<<<<

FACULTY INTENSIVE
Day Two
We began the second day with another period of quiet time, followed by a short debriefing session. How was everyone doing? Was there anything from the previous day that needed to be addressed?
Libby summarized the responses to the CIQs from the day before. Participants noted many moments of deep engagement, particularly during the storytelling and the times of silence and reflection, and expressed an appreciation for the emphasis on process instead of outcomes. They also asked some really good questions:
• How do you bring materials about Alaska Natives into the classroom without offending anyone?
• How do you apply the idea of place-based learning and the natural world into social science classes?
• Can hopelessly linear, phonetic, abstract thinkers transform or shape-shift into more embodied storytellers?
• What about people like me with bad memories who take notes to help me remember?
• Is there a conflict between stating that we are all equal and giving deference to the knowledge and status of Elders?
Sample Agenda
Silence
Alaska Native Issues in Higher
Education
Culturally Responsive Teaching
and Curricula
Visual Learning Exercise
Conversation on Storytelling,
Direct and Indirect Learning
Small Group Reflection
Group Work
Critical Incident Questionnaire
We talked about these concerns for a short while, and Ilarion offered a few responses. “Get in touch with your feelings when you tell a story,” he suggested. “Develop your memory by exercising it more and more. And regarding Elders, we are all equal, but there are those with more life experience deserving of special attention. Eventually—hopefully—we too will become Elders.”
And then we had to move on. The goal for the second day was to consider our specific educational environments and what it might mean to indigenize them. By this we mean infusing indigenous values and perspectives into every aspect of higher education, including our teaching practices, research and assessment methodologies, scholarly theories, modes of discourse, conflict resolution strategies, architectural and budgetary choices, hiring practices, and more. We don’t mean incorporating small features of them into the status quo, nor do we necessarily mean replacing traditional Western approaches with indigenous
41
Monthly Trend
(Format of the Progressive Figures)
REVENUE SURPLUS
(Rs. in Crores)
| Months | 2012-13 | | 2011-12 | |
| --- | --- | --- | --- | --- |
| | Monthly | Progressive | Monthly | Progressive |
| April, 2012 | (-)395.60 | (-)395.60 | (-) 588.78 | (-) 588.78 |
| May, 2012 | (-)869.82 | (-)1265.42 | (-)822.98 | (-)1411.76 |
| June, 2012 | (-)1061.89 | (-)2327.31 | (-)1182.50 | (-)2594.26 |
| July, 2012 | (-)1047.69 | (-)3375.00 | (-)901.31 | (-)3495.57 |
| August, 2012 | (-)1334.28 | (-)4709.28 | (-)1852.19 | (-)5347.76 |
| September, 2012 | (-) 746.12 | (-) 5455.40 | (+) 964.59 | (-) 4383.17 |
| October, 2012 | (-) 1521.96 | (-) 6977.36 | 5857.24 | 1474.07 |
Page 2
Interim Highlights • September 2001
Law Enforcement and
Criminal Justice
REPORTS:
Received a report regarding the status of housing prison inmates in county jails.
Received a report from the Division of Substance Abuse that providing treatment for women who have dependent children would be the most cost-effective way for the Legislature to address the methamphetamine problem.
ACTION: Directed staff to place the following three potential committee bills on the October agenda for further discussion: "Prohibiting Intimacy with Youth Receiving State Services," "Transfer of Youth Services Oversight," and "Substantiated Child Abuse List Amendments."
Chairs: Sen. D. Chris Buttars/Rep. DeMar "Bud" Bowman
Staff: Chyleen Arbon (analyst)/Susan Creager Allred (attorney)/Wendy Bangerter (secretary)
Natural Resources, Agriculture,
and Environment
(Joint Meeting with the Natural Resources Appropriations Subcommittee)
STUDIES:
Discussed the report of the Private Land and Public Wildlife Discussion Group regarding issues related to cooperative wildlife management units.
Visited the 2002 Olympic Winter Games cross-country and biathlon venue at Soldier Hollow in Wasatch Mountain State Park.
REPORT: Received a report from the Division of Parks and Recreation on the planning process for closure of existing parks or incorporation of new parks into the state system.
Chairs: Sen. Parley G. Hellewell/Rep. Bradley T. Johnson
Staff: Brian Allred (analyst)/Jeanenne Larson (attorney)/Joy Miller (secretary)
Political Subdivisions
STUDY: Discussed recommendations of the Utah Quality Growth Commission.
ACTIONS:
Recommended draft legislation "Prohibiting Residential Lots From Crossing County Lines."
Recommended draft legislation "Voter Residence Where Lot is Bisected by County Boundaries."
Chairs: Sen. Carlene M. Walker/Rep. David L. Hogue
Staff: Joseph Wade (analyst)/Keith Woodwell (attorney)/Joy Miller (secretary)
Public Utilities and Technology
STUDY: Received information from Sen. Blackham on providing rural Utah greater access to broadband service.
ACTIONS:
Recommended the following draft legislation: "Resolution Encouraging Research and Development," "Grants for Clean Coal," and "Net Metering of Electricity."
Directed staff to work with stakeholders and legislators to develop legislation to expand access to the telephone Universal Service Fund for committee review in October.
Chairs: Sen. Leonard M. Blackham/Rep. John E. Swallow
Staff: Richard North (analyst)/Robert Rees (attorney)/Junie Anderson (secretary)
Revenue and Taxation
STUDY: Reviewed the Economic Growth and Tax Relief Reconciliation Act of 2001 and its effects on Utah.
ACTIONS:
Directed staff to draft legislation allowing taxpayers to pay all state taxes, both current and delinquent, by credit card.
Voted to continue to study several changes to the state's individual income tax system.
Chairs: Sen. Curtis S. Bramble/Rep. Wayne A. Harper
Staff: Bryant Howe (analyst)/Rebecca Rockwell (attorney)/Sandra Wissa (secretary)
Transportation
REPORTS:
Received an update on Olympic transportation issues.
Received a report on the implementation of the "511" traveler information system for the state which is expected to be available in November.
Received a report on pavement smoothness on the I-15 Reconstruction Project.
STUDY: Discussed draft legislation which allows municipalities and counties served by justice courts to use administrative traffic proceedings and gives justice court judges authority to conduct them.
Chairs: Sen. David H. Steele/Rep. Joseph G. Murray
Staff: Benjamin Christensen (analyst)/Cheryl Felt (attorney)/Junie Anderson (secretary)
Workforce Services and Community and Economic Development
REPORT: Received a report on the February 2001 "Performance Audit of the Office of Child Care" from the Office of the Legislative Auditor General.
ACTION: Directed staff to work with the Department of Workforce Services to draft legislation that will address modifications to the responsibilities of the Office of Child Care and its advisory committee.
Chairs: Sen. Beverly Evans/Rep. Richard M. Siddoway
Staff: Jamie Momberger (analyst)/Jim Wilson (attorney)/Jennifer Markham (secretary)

>>>>

**WHAT IS NEEDED**
From the line that has "(-)1182.50 | (-)2594.26 |" through the line that has "(-) 4383.17 |", copy every line exactly as it appears above, and leave out all others.

**RESULT**
| June, 2012 | (-)1061.89 | (-)2327.31 | (-)1182.50 | (-)2594.26 |
| July, 2012 | (-)1047.69 | (-)3375.00 | (-)901.31 | (-)3495.57 |
| August, 2012 | (-)1334.28 | (-)4709.28 | (-)1852.19 | (-)5347.76 |
| September, 2012 | (-) 746.12 | (-) 5455.40 | (+) 964.59 | (-) 4383.17 |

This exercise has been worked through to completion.